Coordination of Ni2+ and Cu2+ to metal ion binding domains of E. coli SlyD protein.

The C-terminal region of Escherichia coli SlyD is unstructured and extremely rich in potential metal-binding amino acids, especially in histidine residues. SlyD is able to bind two to seven nickel ions per molecule, in a variety of coordination geometries and coordination numbers. This protein contributes to the insertion of nickel into the hydrogenase precursor protein and it has a peptidyl-prolyl cis/trans-isomerase activity which can be regulated through nickel ions. This inspired us to undertake systematic studies on the coordination ability of two histidine-rich peptides from the C-terminus of the SlyD protein with nickel. Also, it is known that histidine-rich regions are part of a Cu(2+) binding domain involved in copper uptake under conditions of metal starvation in vivo in other bacteria. For this reason we decided to examine the complex formation of Ac-AHGHVHGAHDHHHD-NH(2) and Ac-GHGHDHGHEHG-NH(2) fragments with copper ions, which are also reference metal ions in this study. Experiments were performed in a DMSO/water 30:70 solvent. The Ac-AHGHVHGAHDHHHD-NH(2) and Ac-GHGHDHGHEHG-NH(2) fragments were synthesized and their interactions with Ni(2+) and Cu(2+) ions were studied by potentiometric, mass spectrometric, UV-vis, CD, EPR, and NMR spectroscopic techniques in solution.

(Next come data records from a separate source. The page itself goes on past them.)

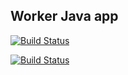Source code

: ## Worker Java app


[![Build Status](http://34.131.18.62:8080/buildStatus/icon?job=instavote%2Fworker-build)](http://34.131.18.62:8080/job/instavote/job/worker-build/)

[![Build Status](http://34.131.18.62:8080/buildStatus/icon?job=instavote%2Fworker-test@subject=UnitTesting)](http://34.131.18.62:8080/job/instavote/job/worker-test/)
   
   
   
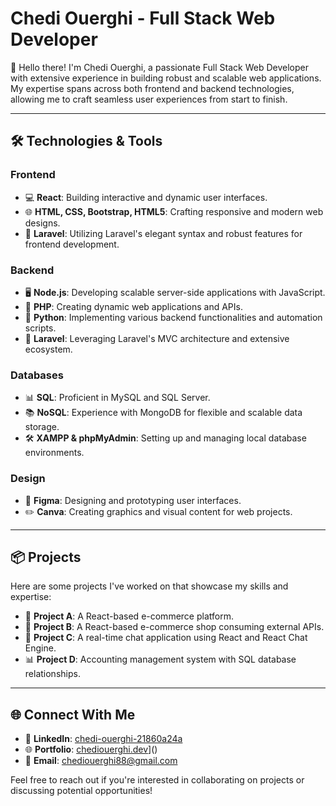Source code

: # **Chedi Ouerghi - Full Stack Web Developer**

👋 Hello there! I'm Chedi Ouerghi, a passionate Full Stack Web Developer with extensive experience in building robust and scalable web applications. My expertise spans across both frontend and backend technologies, allowing me to craft seamless user experiences from start to finish.

---

## 🛠️ Technologies & Tools

### Frontend
- 💻 **React**: Building interactive and dynamic user interfaces.
- 🌐 **HTML, CSS, Bootstrap, HTML5**: Crafting responsive and modern web designs.
- 🚀 **Laravel**: Utilizing Laravel's elegant syntax and robust features for frontend development.

### Backend
- 🖥️ **Node.js**: Developing scalable server-side applications with JavaScript.
- 🐘 **PHP**: Creating dynamic web applications and APIs.
- 🐍 **Python**: Implementing various backend functionalities and automation scripts.
- 🌟 **Laravel**: Leveraging Laravel's MVC architecture and extensive ecosystem.

### Databases
- 📊 **SQL**: Proficient in MySQL and SQL Server.
- 📚 **NoSQL**: Experience with MongoDB for flexible and scalable data storage.
- 🛠️ **XAMPP & phpMyAdmin**: Setting up and managing local database environments.

### Design
- 🎨 **Figma**: Designing and prototyping user interfaces.
- ✏️ **Canva**: Creating graphics and visual content for web projects.

---

## 📦 Projects

Here are some projects I've worked on that showcase my skills and expertise:

- 🛒 **Project A**: A React-based e-commerce platform.
- 🛒 **Project B**: A React-based e-commerce shop consuming external APIs.
- 💬 **Project C**: A real-time chat application using React and React Chat Engine.
- 📊 **Project D**: Accounting management system with SQL database relationships.

---

## 🌐 Connect With Me

- 🔗 **LinkedIn**: [chedi-ouerghi-21860a24a](https://www.linkedin.com/in/chedi-ouerghi-21860a24a/)
- 🌐 **Portfolio**: [chediouerghi.dev](https://portfoliochedi.netlify.app/)]()
- 📧 **Email**: chediouerghi88@gmail.com

Feel free to reach out if you're interested in collaborating on projects or discussing potential opportunities!
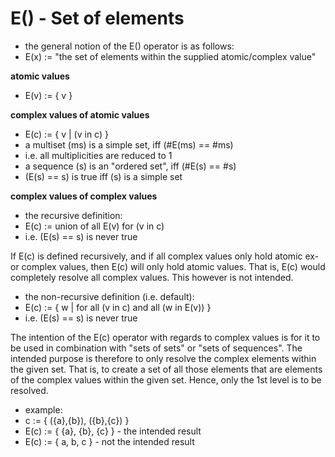 
<!-- ======================================================================= -->
# E() - Set of elements

* the general notion of the E() operator is as follows:
* E(x) := "the set of elements within the supplied atomic/complex value"

**atomic values**

* E(v) := { v }

**complex values of atomic values**

* E(c) := { v | (v in c) }
* a multiset (ms) is a simple set, iff (#E(ms) == #ms)
* i.e. all multiplicities are reduced to 1
* a sequence (s) is an "ordered set", iff (#E(s) == #s)
* (E(s) == s) is true iff (s) is a simple set

**complex values of complex values**

* the recursive definition:
* E(c) := union of all E(v) for (v in c)
* i.e. (E(s) == s) is never true

If E(c) is defined recursively, and if all complex values only hold atomic
ex-or complex values, then E(c) will only hold atomic values. That is, E(c)
would completely resolve all complex values. This however is not intended.

* the non-recursive definition (i.e. default):
* E(c) := { w | for all (v in c) and all (w in E(v)) }
* i.e. (E(s) == s) is never true

The intention of the E(c) operator with regards to complex values is for it to
be used in combination with "sets of sets" or "sets of sequences". The intended
purpose is therefore to only resolve the complex elements within the given set.
That is, to create a set of all those elements that are elements of the complex
values within the given set. Hence, only the 1st level is to be resolved.

* example:
* c := { ({a},{b}), ({b},{c}) }
* E(c) := { {a}, {b}, {c} } - the intended result
* E(c) := { a, b, c } - not the intended result
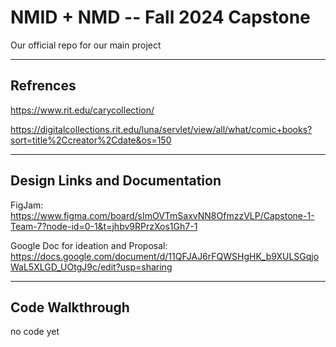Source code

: # NMID + NMD -- Fall 2024 Capstone
Our official repo for our main project

------
 Refrences
-

https://www.rit.edu/carycollection/ 

https://digitalcollections.rit.edu/luna/servlet/view/all/what/comic+books?sort=title%2Ccreator%2Cdate&os=150


-------

Design Links and Documentation 
-

FigJam: https://www.figma.com/board/sImOVTmSaxvNN8OfmzzVLP/Capstone-1-Team-7?node-id=0-1&t=jhbv9RPrzXos1Gh7-1


Google Doc for ideation and Proposal: https://docs.google.com/document/d/11QFJAJ6rFQWSHgHK_b9XULSGqjoWaL5XLGD_UOtgJ9c/edit?usp=sharing

-----

Code Walkthrough
-
no code yet 
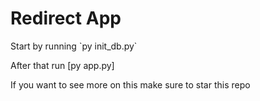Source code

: <h1>Redirect App</h1>
<p>Start by running `py init_db.py`</p>
<p>After that run [py app.py]</p>

If you want to see more on this make sure to star this repo
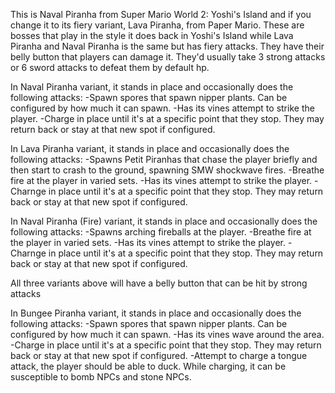 This is Naval Piranha from Super Mario World 2: Yoshi's Island and if you change it to its fiery variant, Lava Piranha, from Paper Mario. These are bosses that play in the style it does back in Yoshi's Island while Lava Piranha and Naval Piranha  is the same but has fiery attacks. They have their belly button that players can damage it. They'd usually take 3 strong attacks or 6 sword attacks to defeat them by default hp.

In Naval Piranha variant, it stands in place and occasionally does the following attacks:
-Spawn spores that spawn nipper plants. Can be configured by how much it can spawn.
-Has its vines attempt to strike the player.
-Charge in place until it's at a specific point that they stop. They may return back or stay at that new spot if configured.

In Lava Piranha variant, it stands in place and occasionally does the following attacks:
-Spawns Petit Piranhas that chase the player briefly and then start to crash to the ground, spawning SMW shockwave fires.
-Breathe fire at the player in varied sets.
-Has its vines attempt to strike the player.
-Charnge in place until it's at a specific point that they stop. They may return back or stay at that new spot if configured.

In Naval Piranha (Fire) variant, it stands in place and occasionally does the following attacks:
-Spawns arching fireballs at the player.
-Breathe fire at the player in varied sets.
-Has its vines attempt to strike the player.
-Charnge in place until it's at a specific point that they stop. They may return back or stay at that new spot if configured.

All three variants above will have a belly button that can be hit by strong attacks

In Bungee Piranha variant, it stands in place and occasionally does the following attacks:
-Spawn spores that spawn nipper plants. Can be configured by how much it can spawn.
-Has its vines wave around the area.
-Charge in place until it's at a specific point that they stop. They may return back or stay at that new spot if configured.
-Attempt to charge a tongue attack, the player should be able to duck. While charging, it can be susceptible to bomb NPCs and stone NPCs.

The results show that the Ac-GHGHDHGHEHG-NH(2) fragment forms equimolar complexes with both nickel and copper ions. At physiological pH, the metal ion is bound only through nitrogens from imidazole sidechain of histidine residues. On the contrary, Ac-AHGHVHGAHDHHHD-NH(2) binds 2 metal ions per molecule, at pH range 5 to 7, even if the 1:2 metal:peptide ratios were used. NMR studies indicate the involvement of all His residues in this pH-range in metal binding of the latter peptide. At higher pH, the stoichiometry changes to 1:1 and the His residues are displaced by amide nitrogens.